Recommended Presentation Changes:

Introduction:
- Line 43: Every time you refer to a strain of bacteria, like E. coli, you should write the strain name in italics.
- I really appreciated how you described the rationale of your study (particularly, lines 42-46). However, eiRxiv and journals like JEI accept "hypothesis-driven research". I suggest that you include a hypothesis in your introduction and in your Summary (such as how many transcriptional biosensors you will be able to develop, which molecules you will be able to find TF-promoters for, etc.). The eiRxiv submission guide and manuscript template includes descriptions on how and where to incorporate a hypothesis. In this way, throughout your article you can show how you either "proved" or "disproved" your hypothesis!
- I think it would be helpful to add more of a discussion about WHY you want to use E. coli or TF-promoters in biosensors, and how that would work in the "real world".
- When you describe your selected molecules (Lines 60-83), I would suggest that you group them by impact rather than just a sentence per molecule listing their importance. I would suggest using sentences like the following:
  - "For example, Carbaryl (CAR, a man-made insecticide), 3-phenoxybenzoic acid (PBA, a degradation product of pyrethroid insecticides), phenylglyoxylic acid (PGA, a breakdown product of styrene, which is used to make plastics and rubber), [list the others with environmental impact here] are all considered environmental contaminants in high amounts, so development of biosensors for these molecules could help track pollution in the environment."
- It will also be helpful to give a quick summary of your conclusions in your introduction to give your audience a "teaser" for what you will share in your article. For example, this could include the success of your neural network or how many promoters that responded to your molecules of interest.
Results:
- When you present a given result, it is often helpful to describe why that result is important / the context of that result! For example, in Lines 100-105: Why did you expect a dose-dependent response? What is the importance of the fold increase? You want to make it clear to your audience (other students, like you!) what your results mean scientifically beyond just the "numbers". I would do this with each result -- present the "numbers", and then briefly describe what that means scientifically/biologically/in the larger context of your problem/project.

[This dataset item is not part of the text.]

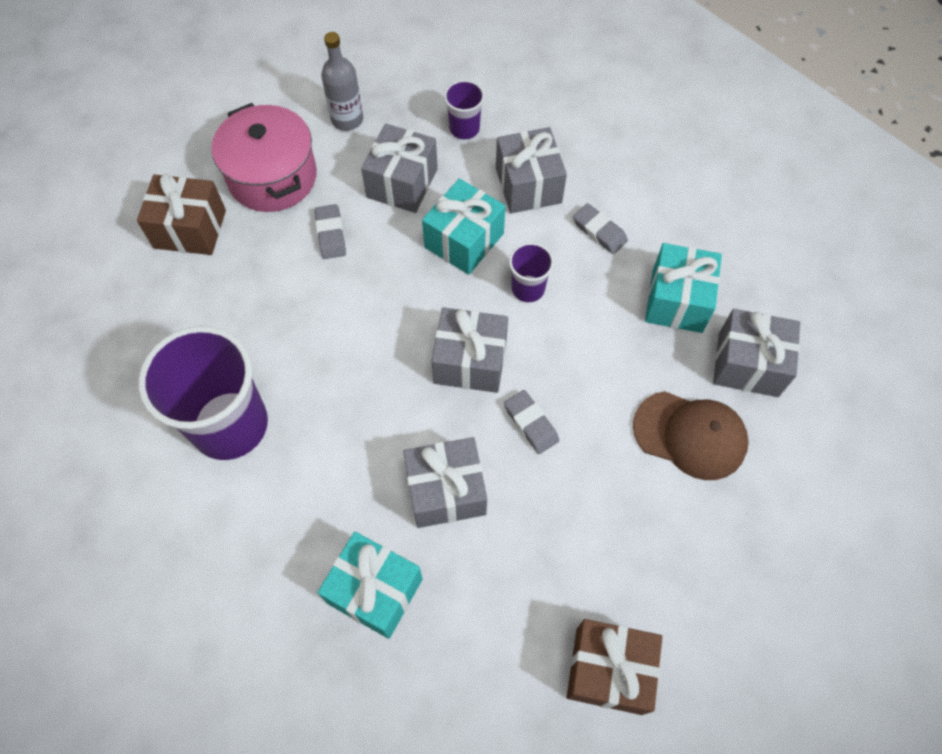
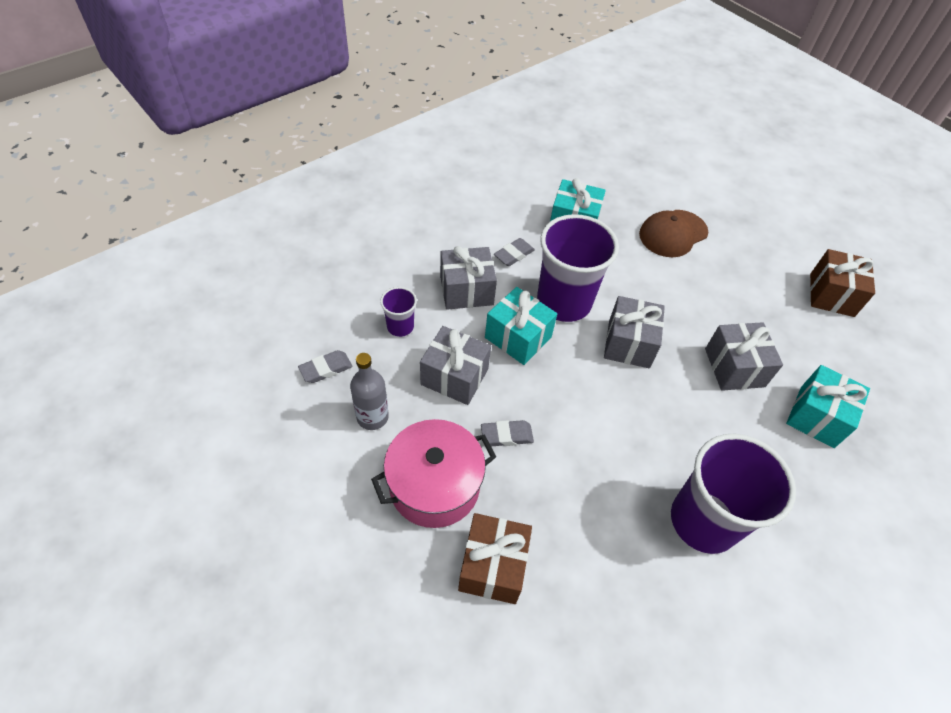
camera: 90 degrees left, 10 degrees down
(528, 288) = (564, 302): purple cup -> purple cup, size x2.15
(531, 424) = (675, 313): grey eraser -> grey eraser (326, 369)
(690, 435) = (673, 233): brown cap -> brown cap turned 150 degrees counterclockwise
(748, 364) = (620, 199): grey gift -> none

- As someone with less experience with machine learning, it is difficult for me to interpret what the field-specific language (for example, "epochs", "validation data line", "low loss", "overfitting", etc.) means, even though I read papers about machine learning relatively frequently! I would suggest taking some time to explain what these things mean for your audience, who may not have much experience with machine learning.

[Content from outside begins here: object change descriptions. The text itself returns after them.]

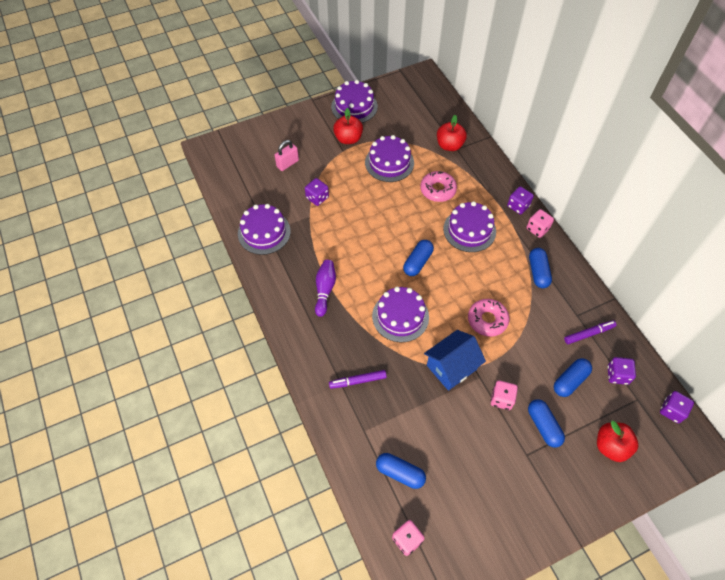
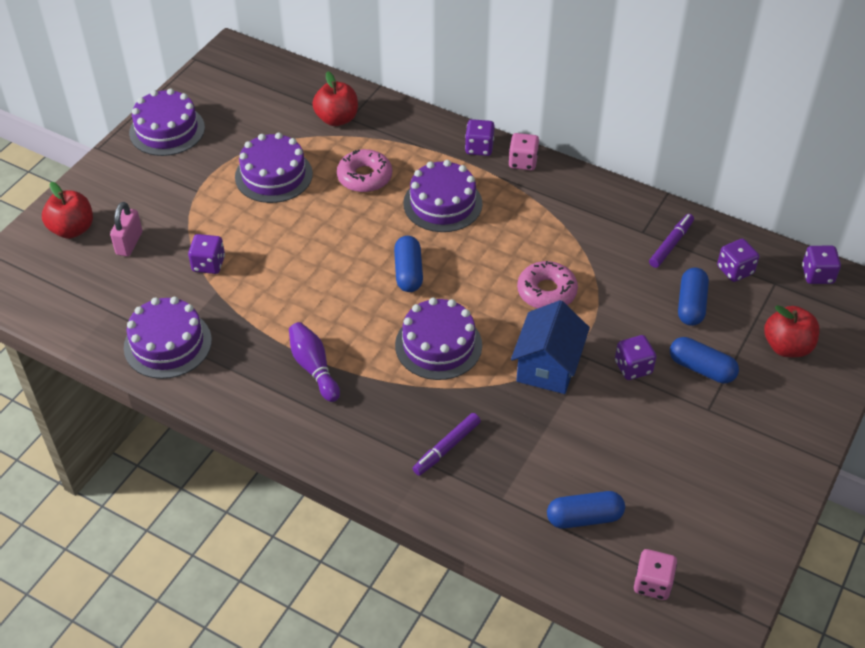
camera: 35 degrees left, 10 degrees down
(348, 139) = (192, 173): red apple -> red apple (72, 229)
(501, 399) = (633, 367): pink dice -> purple dice
(538, 272) = (562, 209): blue capsule -> none

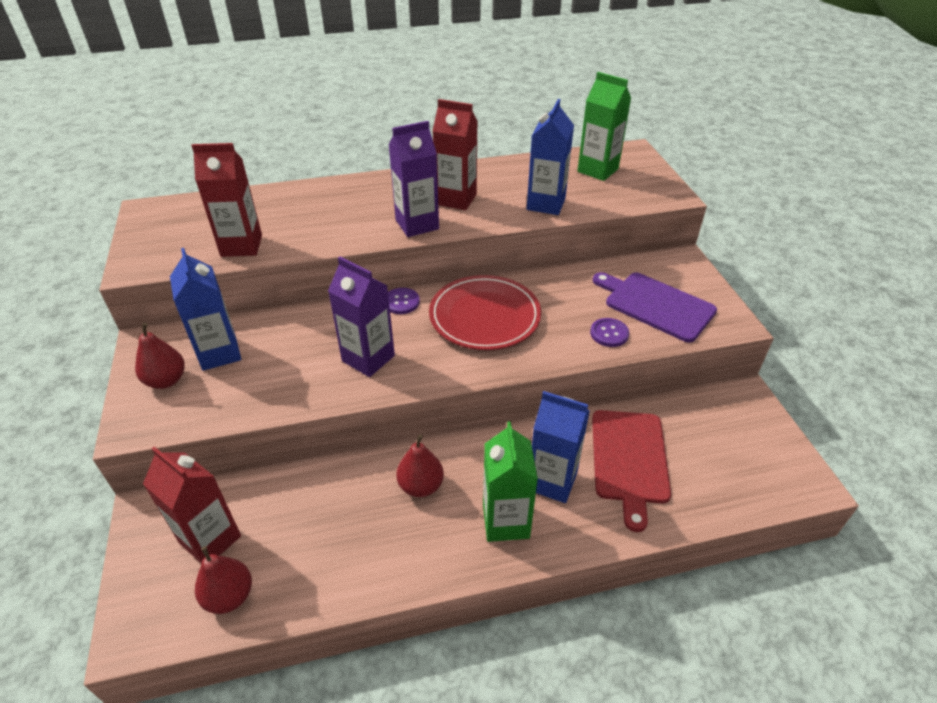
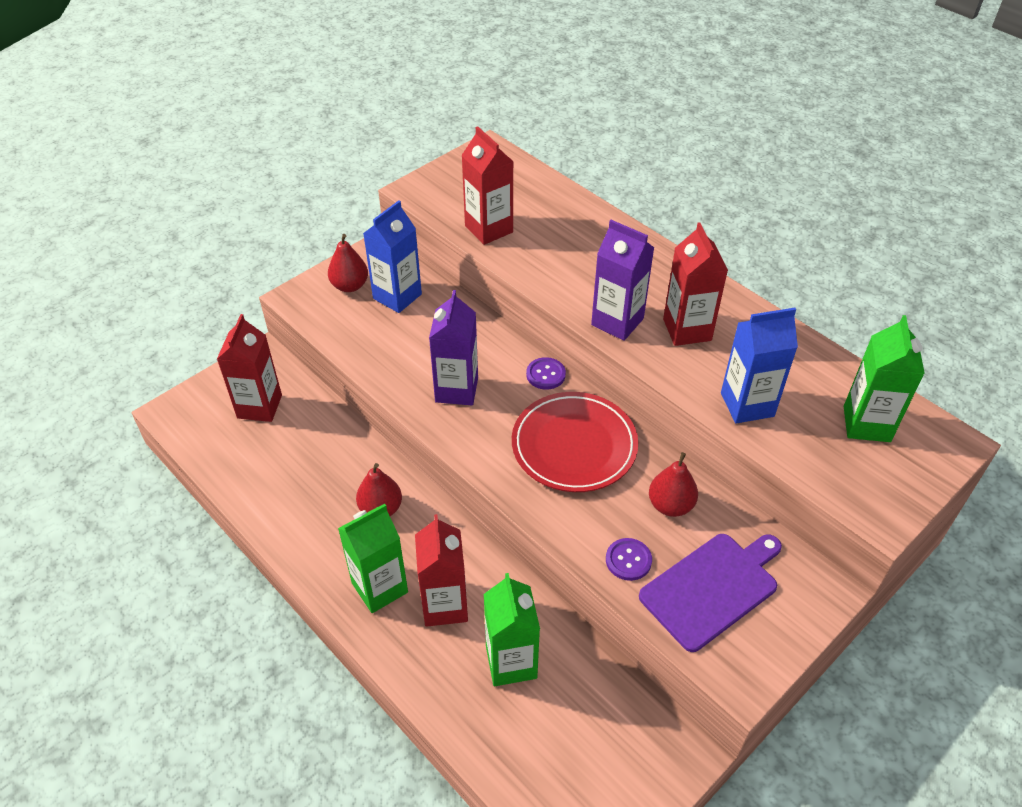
camera: 60 degrees right, 5 degrees up
(229, 596) = (222, 445): red pear -> red pear (670, 505)
(552, 481) = (445, 605): blue carton -> red carton
(629, 460) = (511, 662): red cutting board -> green carton
(656, 305) = (712, 588): purple cutting board -> purple cutting board turned 45 degrees clockwise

- Every time you name a gene, you should write the gene name in italics. This is just typical scientific convention -- an easy fix!

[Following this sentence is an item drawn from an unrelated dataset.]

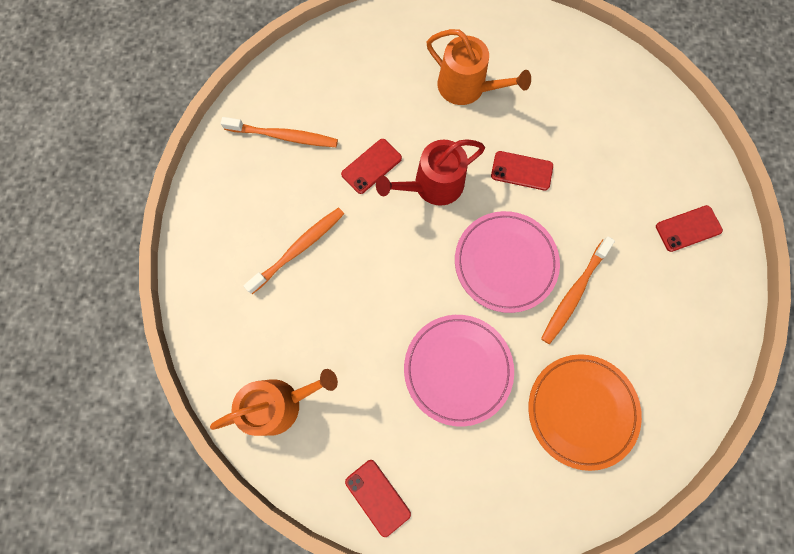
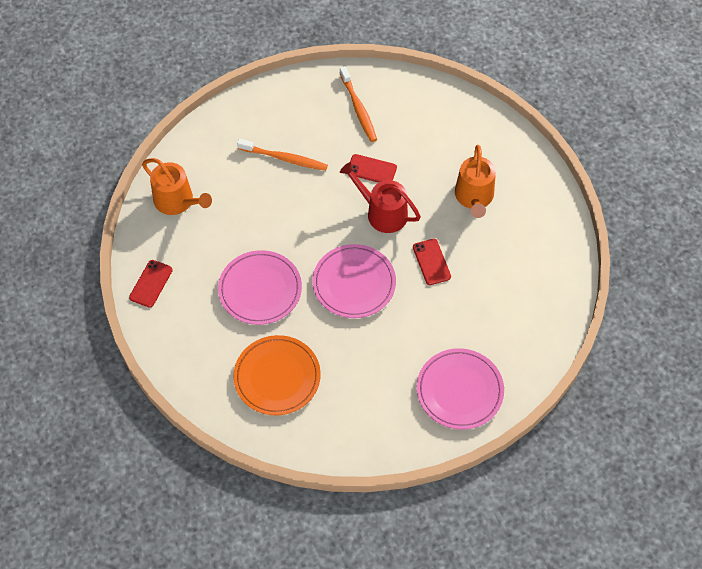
camera: 60 degrees right, 15 degrees down
(573, 293) = (359, 336): orange toothbrush -> none
(688, 228) = (459, 391): red phone -> pink plate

- In the modeling section, I would reiterate which molecules are paired with which DNA-TF pair.
- In the modeling section, you mention (Line 173-176) that the modeling helps your understanding of small molecule - protein interactions -- did you actually model the small molecules with the proteins? If not, I would clarify that here.
- In your last paragraph, you discuss the Nac transcription factor and PybcK. Why did you choose these two over any other promoters/transcription factors?
Discussion:
- Similar to the results section, I would suggest explaining complex jargon and providing a "bigger picture" outlook on your results. This will help the audience to understand the outcomes of your work!

Recommended Figure Changes:

Figure 7: Does this data have multiple replicates? If so, I would perform statistics to help prove that the DNA sequences improved metrics.
Table 1: Using a heatmap (a range of colors to show "smallest numbers" to "highest numbers") may help better display which hits were best!

A scientist with subject-specific expertise provided this feedback. Constructive feedback plays a key role in the scientific process because it allows researchers to learn from other scientists, be encouraged, and refine their ideas, research, and presentation.